• [WORK INSTRUCTION 1]:
Answer these questions about the pool forum thread, one line each:
(a) How many jugs of 6% bleach were dumped into the pool?
(b) What salt level is reported?
(c) What percentage of copper does the StrikeOut algaecide contain?

• [PASSAGE FOR REVIEW]:
---
Pool Store (PS): How to kill your algae not to clorinate, and turn off the SWG. Put in this algeciede ($, yes I got that part) and 48hrs until the algae dies. Vacuum and scrub and filter. THEN shock and cl. They said Cl and shock isn't good enough for mustard algae (which my wife thinks we have, but I doubt).

Here is what happened :shock: :
My wife listened to me and went overboard because "you cant overshock". She dumped 17 jugs of 6% bleach into my 2400kgal pool.
THAT is a big pool, 2400000 gallons! :shock: I think you have a typo here, I assume you mean 24kgal or 24000 gal. Assuming the normal 96 oz jug of 6% this would bring your FC to around 37-38 ppm which is around the bottom limit of effetiveness for killing Mustard with a CYA of 50. If you CYA is 100 as you reported below it is simply NOT high enough!

CL went up to about 5 for 4 hours and back down to zero.
To be expected if you have algae! You have to raise the FC AND KEEP IT THERE by adding more chlorine several times a day. It gets consumed very quickly killing algae!
CYA level ~50. Overcast day. Her response was, "I am done guessing. The pool store was right". She is now following their advice.
I work in a pool store and I do NOT feel they were right if they had you put copper algacide in with a SWG, which they did!
Current:
FC:0, TC:0,
To be expected if you are fighting algae of any kind!
CYA high at 100,

How did your CYA go from about 50 ppm (above) to 100 ppm? There seems to be a testing problem here.
PH way high at 7.8 (liquid test = 7.8, strips hard to read but could be max at 8.2),
Alk 180
WAY too high for a SWG!!!! Your pH must be very hard to maintain!
, TH 100,
THIS test was done with a strip. It's really not a meaningful test. You want to test Calcium Hardness which can only be done with a drop test. If your pool is plaster or fiberglass this is too low.
salt at 2800 ppm
This might be ok on the low side or too low, depends on your brand of SWG.
StrikeOut algecide (7.41% copper) added.

Comments? Predictions? Warnings?
Main warning, with your very high TA and a SWG your pH will be very difficult to maintain and copper and high pH is a recipe for stains in your pool! Too late to do anything about the copper but I would get the TA down so it will be easier to make sure your pH does NOT climb above 7.8

Thanks in Advance,
Raymond McGill

Copper is the ONLY algaecide that actually kills algae BUT (and it's a BIG BUT) it can and will cause stains, particularly if you get a pH spike. Also copper is what causes green hair! :shock:

Pool stores recommend copper because it is as close to a 'magic bullet in a bottle' that we have. This is what most pool owners want. Testing and maintaining FC levels is just "too much work!" You pour it in and the algae dies, no worries until you see the stains and then you go back to the pool store for the stain removers (which don't work very well on copper stains, btw!)
Mustard requires VERY high FC levels that need to be maintained for a period of time to kill it. If CYA levels are high, as is often the case with SWGs, then the addition of Polyquat 60 can be useful to inhibit the algae growth while you maintain the FC. In extreme cases sodium bromide can be useful IF your SWG can be used with bromine, many cannot!
---
• [RECORDS SHOWN]:

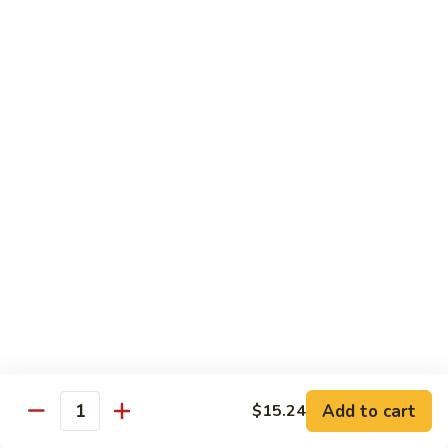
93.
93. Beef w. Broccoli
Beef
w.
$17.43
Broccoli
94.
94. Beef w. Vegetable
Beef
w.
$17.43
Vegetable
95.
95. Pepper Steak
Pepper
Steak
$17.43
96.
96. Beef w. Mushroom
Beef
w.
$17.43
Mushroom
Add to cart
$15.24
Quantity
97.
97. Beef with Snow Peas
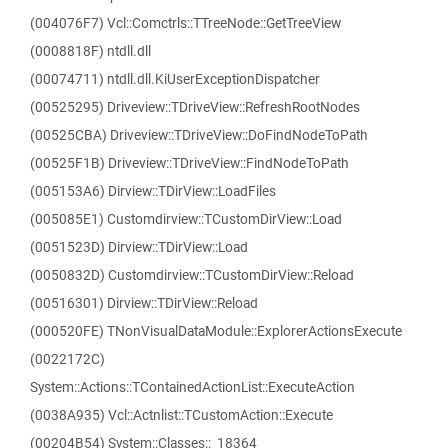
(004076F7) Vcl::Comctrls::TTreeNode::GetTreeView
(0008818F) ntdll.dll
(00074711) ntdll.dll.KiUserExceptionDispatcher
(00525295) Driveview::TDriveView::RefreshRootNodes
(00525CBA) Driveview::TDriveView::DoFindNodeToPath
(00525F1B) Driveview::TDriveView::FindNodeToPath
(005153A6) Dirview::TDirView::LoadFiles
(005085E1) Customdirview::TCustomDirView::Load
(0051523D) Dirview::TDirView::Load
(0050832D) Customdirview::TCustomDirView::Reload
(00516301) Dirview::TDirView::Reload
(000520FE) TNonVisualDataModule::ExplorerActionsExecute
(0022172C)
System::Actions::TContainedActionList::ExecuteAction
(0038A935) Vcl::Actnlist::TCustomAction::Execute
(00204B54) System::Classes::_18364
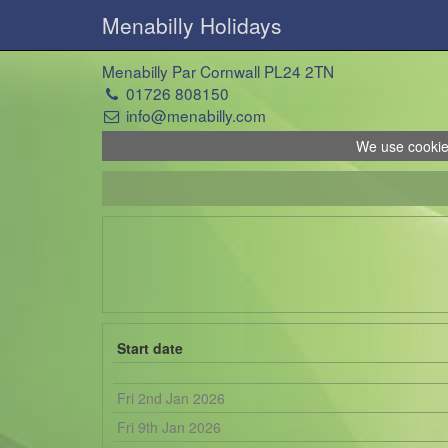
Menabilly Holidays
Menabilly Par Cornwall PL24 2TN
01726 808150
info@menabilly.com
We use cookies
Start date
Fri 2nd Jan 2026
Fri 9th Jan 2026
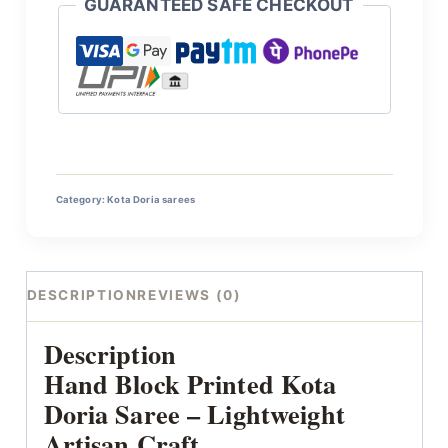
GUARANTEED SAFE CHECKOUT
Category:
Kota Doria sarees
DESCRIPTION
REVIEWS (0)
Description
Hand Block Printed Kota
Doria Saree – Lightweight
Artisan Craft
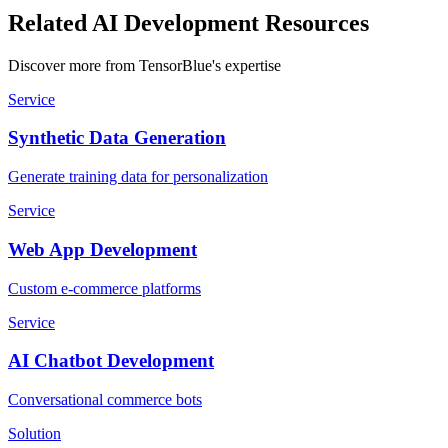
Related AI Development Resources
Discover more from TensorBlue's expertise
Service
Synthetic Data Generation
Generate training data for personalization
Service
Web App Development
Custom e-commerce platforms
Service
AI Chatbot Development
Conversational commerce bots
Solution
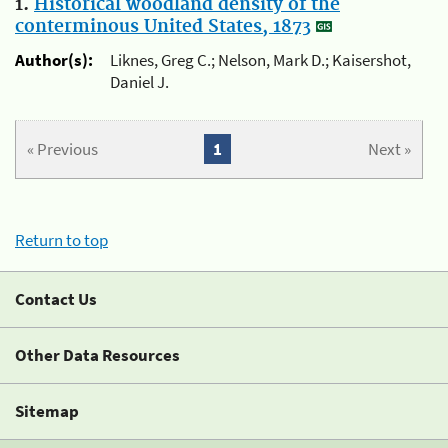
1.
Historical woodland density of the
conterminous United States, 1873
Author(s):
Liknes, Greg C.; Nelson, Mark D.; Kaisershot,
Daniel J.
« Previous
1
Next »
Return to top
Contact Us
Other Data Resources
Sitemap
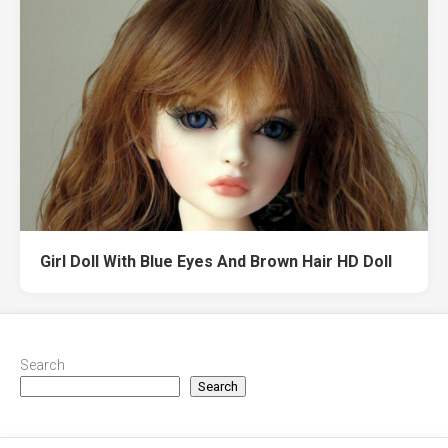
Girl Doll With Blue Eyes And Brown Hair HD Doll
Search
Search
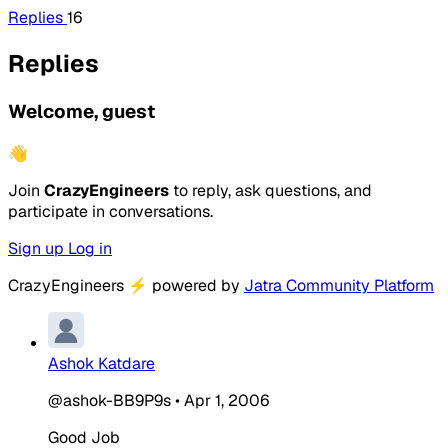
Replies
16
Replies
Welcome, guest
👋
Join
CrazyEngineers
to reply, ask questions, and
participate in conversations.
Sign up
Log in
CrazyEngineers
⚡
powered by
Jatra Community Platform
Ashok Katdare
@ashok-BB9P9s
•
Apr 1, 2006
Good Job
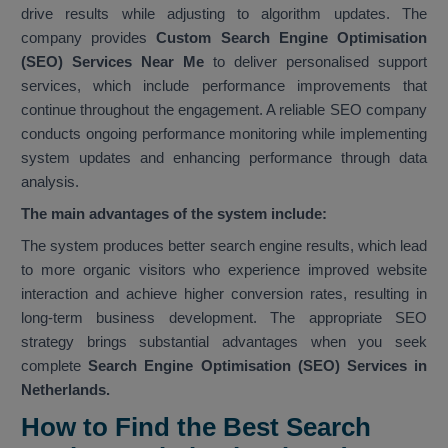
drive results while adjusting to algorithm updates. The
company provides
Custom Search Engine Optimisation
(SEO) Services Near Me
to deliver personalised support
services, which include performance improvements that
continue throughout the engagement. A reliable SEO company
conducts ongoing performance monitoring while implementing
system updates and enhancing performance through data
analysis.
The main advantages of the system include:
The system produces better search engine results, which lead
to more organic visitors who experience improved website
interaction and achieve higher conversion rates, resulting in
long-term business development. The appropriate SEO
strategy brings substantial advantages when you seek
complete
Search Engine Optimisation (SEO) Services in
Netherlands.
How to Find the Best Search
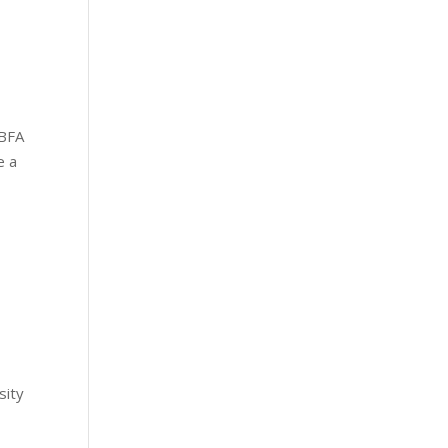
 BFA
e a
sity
---
• [WORK INSTRUCTION 2]: Turn the records, from the line containing "Girl Doll With" through the end of the records, into a Markdown table with the columns Row and Text. Give each line its own numbered row, leave out blank lines, and leave the pictures out.

• [TASK OUTPUT 1]:
(a) 17 jugs
(b) 2800 ppm
(c) 7.41%

• [TASK OUTPUT 2]:
| Row | Text |
|---|---|
| 1 | Girl Doll With Blue Eyes And Brown Hair HD Doll |
| 2 | Search |
| 3 | Search |
| 4 | Replies |
| 5 | 16 |
| 6 | Replies |
| 7 | Welcome, guest |
| 8 | 👋 |
| 9 | Join |
| 10 | CrazyEngineers |
| 11 | to reply, ask questions, and |
| 12 | participate in conversations. |
| 13 | Sign up |
| 14 | Log in |
| 15 | CrazyEngineers |
| 16 | ⚡ |
| 17 | powered by |
| 18 | Jatra Community Platform |
| 19 | Ashok Katdare |
| 20 | @ashok-BB9P9s |
| 21 | • |
| 22 | Apr 1, 2006 |
| 23 | Good Job |
| 24 | drive results while adjusting to algorithm updates. The |
| 25 | company provides |
| 26 | Custom Search Engine Optimisation |
| 27 | (SEO) Services Near Me |
| 28 | to deliver personalised support |
| 29 | services, which include performance improvements that |
| 30 | continue throughout the engagement. A reliable SEO company |
| 31 | conducts ongoing performance monitoring while implementing |
| 32 | system updates and enhancing performance through data |
| 33 | analysis. |
| 34 | The main advantages of the system include: |
| 35 | The system produces better search engine results, which lead |
| 36 | to more organic visitors who experience improved website |
| 37 | interaction and achieve higher conversion rates, resulting in |
| 38 | long-term business development. The appropriate SEO |
| 39 | strategy brings substantial advantages when you seek |
| 40 | complete |
| 41 | Search Engine Optimisation (SEO) Services in |
| 42 | Netherlands. |
| 43 | How to Find the Best Search |
| 44 |  BFA |
| 45 | e a |
| 46 | sity |